Płocka spółka może też korzystać na planowanej przez UE transformacji transportu, rozwijając infrastrukturę dla elektromobilności. Elektroauta stanowią coraz istotniejszą alternatywę dla samochodów spalinowych i wiele wskazuje na to, że do 2035 roku zastąpią część floty zasilanej benzyną czy olejem napędowym. W ubiegłym roku na świecie sprzedano 10,5 mln sztuk takich pojazdów, co oznacza wzrost w stosunku do roku 2021 aż o 55%. Według szacunków Goldman Sachs, w 2030 roku co trzecie sprzedawane na świecie auto będzie elektryczne. Już w tym momencie co piąty sprzedawany w Unii Europejskiej samochód to pojazd bateryjny (BEV) albo hybrydowy typu plug-in (PHEV). Pojazdom tym należy zapewnić odpowiednią infrastrukturę ładowania – planuje to zrobić m. in. Orlen, który do 2030 roku zamierza zbudować 10 tysięcy ładowarek w krajach Europy Środkowej.

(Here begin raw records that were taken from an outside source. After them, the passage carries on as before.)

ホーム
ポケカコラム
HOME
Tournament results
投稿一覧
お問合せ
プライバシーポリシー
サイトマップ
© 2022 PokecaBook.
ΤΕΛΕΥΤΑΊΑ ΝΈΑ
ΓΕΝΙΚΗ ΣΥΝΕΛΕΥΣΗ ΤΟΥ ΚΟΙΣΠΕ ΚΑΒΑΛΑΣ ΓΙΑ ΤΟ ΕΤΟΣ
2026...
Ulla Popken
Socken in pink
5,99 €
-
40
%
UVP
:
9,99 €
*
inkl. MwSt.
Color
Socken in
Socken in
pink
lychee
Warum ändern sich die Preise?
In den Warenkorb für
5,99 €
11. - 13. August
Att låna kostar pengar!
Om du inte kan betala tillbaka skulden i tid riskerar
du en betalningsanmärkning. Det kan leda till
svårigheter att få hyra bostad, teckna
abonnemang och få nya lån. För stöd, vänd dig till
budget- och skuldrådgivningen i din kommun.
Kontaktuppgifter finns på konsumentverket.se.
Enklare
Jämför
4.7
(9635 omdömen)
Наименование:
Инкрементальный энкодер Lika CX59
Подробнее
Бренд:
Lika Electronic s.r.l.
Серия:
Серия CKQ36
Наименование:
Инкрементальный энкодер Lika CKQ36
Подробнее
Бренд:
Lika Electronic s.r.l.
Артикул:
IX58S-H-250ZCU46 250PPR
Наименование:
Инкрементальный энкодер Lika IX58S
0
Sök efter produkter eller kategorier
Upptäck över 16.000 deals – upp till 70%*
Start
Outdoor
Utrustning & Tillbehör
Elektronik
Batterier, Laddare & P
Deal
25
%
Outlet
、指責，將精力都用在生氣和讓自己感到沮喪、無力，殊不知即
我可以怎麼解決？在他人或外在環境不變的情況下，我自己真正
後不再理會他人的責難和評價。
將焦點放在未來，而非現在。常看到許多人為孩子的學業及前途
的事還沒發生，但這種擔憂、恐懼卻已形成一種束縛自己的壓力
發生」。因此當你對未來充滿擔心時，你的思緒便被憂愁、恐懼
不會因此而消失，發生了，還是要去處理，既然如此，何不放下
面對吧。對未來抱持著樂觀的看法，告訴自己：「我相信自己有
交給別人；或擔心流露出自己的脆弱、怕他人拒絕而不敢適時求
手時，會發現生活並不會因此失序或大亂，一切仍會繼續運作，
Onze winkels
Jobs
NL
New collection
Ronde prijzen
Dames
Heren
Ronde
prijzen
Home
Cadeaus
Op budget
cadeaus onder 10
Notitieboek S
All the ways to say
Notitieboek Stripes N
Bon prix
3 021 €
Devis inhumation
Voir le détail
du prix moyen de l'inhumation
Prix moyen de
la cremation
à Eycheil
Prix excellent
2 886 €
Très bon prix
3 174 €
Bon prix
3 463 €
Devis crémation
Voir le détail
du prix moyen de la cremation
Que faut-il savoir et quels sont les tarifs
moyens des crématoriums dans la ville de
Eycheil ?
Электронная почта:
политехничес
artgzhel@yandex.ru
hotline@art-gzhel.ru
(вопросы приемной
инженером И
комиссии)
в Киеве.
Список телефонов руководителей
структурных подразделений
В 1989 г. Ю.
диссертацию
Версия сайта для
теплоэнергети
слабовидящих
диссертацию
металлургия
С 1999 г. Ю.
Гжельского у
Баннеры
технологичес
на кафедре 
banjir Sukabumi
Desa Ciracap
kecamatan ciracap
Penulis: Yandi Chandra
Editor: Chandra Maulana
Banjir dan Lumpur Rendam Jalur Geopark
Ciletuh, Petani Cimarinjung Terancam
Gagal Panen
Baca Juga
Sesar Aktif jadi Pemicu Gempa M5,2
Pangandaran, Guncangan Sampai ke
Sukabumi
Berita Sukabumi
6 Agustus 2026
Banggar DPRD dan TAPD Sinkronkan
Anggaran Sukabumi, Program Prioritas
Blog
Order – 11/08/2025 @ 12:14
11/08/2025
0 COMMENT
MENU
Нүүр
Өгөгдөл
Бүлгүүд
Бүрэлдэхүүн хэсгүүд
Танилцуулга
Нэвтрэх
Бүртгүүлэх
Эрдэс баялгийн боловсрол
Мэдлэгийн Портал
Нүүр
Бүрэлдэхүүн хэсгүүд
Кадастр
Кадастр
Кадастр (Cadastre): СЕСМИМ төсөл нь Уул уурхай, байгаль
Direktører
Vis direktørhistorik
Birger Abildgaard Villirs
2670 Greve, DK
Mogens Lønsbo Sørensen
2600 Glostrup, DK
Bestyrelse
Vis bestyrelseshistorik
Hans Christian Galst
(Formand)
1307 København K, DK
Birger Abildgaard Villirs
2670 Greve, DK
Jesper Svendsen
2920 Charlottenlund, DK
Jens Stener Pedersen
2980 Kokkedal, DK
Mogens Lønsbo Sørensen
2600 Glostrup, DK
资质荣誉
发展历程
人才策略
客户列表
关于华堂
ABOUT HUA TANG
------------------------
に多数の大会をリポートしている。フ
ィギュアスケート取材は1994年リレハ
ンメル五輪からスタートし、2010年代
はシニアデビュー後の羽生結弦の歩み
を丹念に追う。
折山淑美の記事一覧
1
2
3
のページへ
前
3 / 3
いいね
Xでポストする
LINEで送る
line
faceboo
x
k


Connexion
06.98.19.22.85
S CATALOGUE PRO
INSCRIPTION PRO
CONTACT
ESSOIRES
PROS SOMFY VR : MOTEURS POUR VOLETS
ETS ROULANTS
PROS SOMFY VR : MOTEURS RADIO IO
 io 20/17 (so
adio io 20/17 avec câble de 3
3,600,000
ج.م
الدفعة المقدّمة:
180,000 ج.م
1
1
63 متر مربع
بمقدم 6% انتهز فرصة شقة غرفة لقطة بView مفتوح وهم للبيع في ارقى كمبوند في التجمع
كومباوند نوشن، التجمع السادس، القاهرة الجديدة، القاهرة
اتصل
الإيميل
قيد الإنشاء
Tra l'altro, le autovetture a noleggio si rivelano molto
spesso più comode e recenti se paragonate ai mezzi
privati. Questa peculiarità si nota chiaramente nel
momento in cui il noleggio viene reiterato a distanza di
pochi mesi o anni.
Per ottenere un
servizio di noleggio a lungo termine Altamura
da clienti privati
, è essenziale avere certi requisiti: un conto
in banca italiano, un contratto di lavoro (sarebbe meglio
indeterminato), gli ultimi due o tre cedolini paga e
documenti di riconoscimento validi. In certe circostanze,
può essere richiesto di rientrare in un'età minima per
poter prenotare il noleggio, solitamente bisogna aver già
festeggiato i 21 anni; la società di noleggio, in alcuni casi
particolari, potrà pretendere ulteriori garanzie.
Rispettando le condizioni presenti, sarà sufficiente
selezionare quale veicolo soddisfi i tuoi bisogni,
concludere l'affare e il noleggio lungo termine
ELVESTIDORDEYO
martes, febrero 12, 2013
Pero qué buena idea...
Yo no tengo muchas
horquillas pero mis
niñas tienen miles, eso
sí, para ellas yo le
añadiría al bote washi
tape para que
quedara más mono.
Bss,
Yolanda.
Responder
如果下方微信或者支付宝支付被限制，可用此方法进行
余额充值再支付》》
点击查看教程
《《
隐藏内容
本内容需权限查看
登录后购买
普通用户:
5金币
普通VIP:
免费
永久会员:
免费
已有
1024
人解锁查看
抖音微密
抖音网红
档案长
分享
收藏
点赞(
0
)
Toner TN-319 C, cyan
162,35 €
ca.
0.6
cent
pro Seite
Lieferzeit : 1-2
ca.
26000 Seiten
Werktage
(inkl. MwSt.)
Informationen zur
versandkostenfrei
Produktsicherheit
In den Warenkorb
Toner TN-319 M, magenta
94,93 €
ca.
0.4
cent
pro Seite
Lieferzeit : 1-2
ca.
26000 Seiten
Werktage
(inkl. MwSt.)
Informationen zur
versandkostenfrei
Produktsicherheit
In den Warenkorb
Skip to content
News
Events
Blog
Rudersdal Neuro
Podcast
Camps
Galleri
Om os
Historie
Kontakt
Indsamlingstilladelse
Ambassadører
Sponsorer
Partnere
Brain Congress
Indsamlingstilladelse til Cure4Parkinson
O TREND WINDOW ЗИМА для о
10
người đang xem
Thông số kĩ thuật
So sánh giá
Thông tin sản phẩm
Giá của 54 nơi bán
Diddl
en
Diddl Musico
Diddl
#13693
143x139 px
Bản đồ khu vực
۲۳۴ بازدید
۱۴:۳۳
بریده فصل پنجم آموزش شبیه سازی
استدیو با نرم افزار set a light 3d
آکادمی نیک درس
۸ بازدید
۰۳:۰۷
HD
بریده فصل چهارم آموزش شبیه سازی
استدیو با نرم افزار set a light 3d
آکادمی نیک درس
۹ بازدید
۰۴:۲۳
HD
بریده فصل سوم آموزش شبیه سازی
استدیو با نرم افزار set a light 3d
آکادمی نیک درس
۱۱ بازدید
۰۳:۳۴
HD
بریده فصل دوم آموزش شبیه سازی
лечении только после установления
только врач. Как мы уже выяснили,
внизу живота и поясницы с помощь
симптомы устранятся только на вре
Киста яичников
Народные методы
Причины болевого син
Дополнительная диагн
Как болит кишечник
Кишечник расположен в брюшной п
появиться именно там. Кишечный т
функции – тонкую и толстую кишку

Inną istotną szansą związaną z elektromobilnością, przed którą stoi Polską, jest produkcja baterii do pojazdów elektrycznych. Już teraz nad Wisłą działa kilka zakładów produkujących takie urządzenia. Są to: LG Solutions, Northvolt, Umicore, SK Innovation, Capchem, Guotai Huarong, BMZ czy Mercedes-Benz Manufacturing Poland. Według szacunków Polskiego Stowarzyszenia Paliw Alternatywnych, akumulatory litowo-jonowe stanowią 2,4% wartości polskiego eksportu za rok 2022, a wartość polskiego sektora bateryjnego sięga ponad 38 mld złotych. Według szacunków, już w 2027 roku Polska stanie się 6. największym producentem baterii na świecie. Warto też zwrócić uwagę na planowaną fabrykę polskich samochodów elektrycznych Izera – projekt ten ma już platformę kupioną od spółki Geely, z kolei projektowaniem poszczególnych modeli ma zająć się słynne włoskie studio Pininfarina.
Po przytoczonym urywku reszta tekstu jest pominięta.